__Objectif énoncé 1__
Indiquez si chacune des affirmations suivantes concorde avec le passage fourni ci-dessous, en répondant par oui ou par non et en citant à l'identique les mots du passage qui tranchent. (a) Les pirates barbaresques ravageaient la façade occidentale de la péninsule ibérique. (b) L'afflux des richesses venues des Nouvelles Indes a entraîné une forte hausse des prix. (c) Dans Les Bagnes d'Alger, Cervantès montre le sac d'une bourgade espagnole.
__Objectif énoncé 2__
Recopiez sans aucune modification tout ce qui va de « On était en » jusqu'à « au Trésor royal. » dans le passage fourni ci-dessous.
══ Passage fourni ══
On était en 1599. Le xvle siècle ago- nisait. En Espagne, l'empire de Charles Quint, ces vastes possessions sur lesquelles " le soleil jamais ne se couchait ", commençait à faire entendre ses premiers craquements. Philippe III, petit-fils et second successeur du potentat, se débattait dans des difficultés croissantes. L'afflux des richesses venues des Nouvelles Indes avait provoqué une formidable hausse des prix, à la base de troubles sociaux inquiétants. À cela s'ajoutaient les ravages commis par les pirates barbaresques sur toute la façade orientale de la péninsule ibérique dont les États, ruinés par ce fléau endémique, ne pouvaient plus apporter leur contribution au Trésor royal.

Dans nombre de ses ouvrages (Le Captif, L'Espagnole anglaise, etc...), Cervantès nous décrit ces pirates en action lorsqu'ils allaient piller les côtes d'Espagne, assaillant villes et villages pour en arracher les habitants qu'ils emmenaient en esclavage, insistant à la fois sur leur audace et sur leur cruauté. Ainsi nous montre-t-il, avec réalisme, dans Les Bagnes d'Alger, le sac d'une bourgade espagnole. Il nous dépeint les violences des agresseurs, la douleur d'un père capturé avec ses deux enfants "... l'un demi- nu à son bras, l'autre marchant près de lui... ", et l'horreur d'une femme "... entraînée, demi-nue par un pirate qui l'insulte et la maltraite ".
═══
══ Données fournies ══
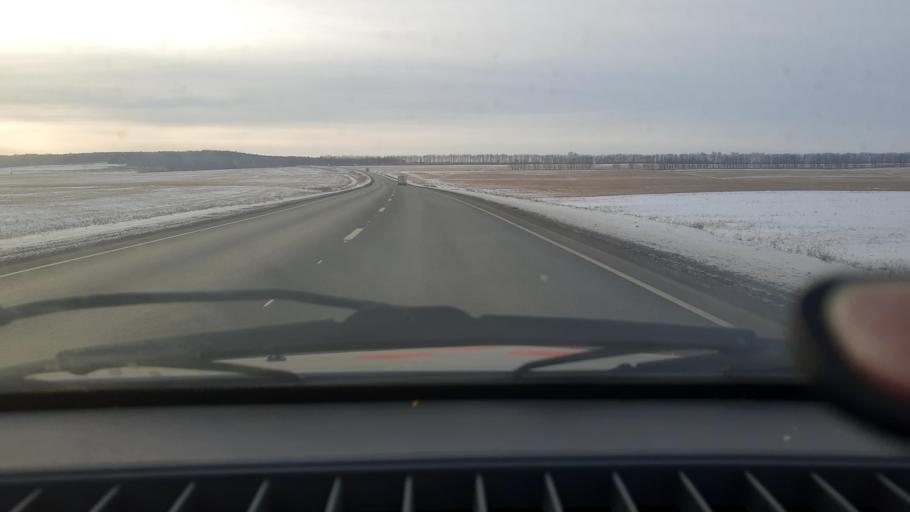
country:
═══
══ Données fournies ══
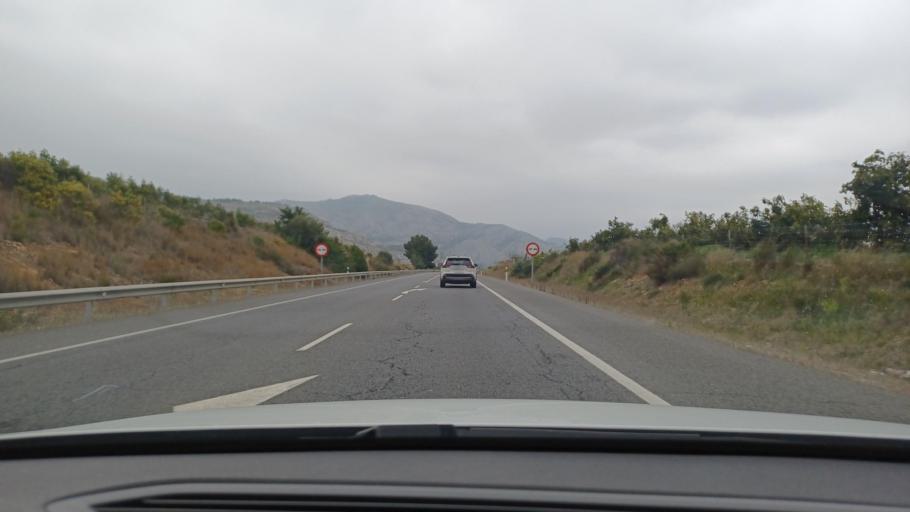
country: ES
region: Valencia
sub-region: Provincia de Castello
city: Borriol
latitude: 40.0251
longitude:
═══
__Réponse complète 1__
(a) Non : « sur toute la façade orientale de la péninsule ibérique ».
(b) Oui : « L'afflux des richesses venues des Nouvelles Indes avait provoqué une formidable hausse des prix ».
(c) Oui : « dans Les Bagnes d'Alger, le sac d'une bourgade espagnole ».

__Réponse complète 2__
On était en 1599. Le xvle siècle ago- nisait. En Espagne, l'empire de Charles Quint, ces vastes possessions sur lesquelles " le soleil jamais ne se couchait ", commençait à faire entendre ses premiers craquements. Philippe III, petit-fils et second successeur du potentat, se débattait dans des difficultés croissantes. L'afflux des richesses venues des Nouvelles Indes avait provoqué une formidable hausse des prix, à la base de troubles sociaux inquiétants. À cela s'ajoutaient les ravages commis par les pirates barbaresques sur toute la façade orientale de la péninsule ibérique dont les États, ruinés par ce fléau endémique, ne pouvaient plus apporter leur contribution au Trésor royal.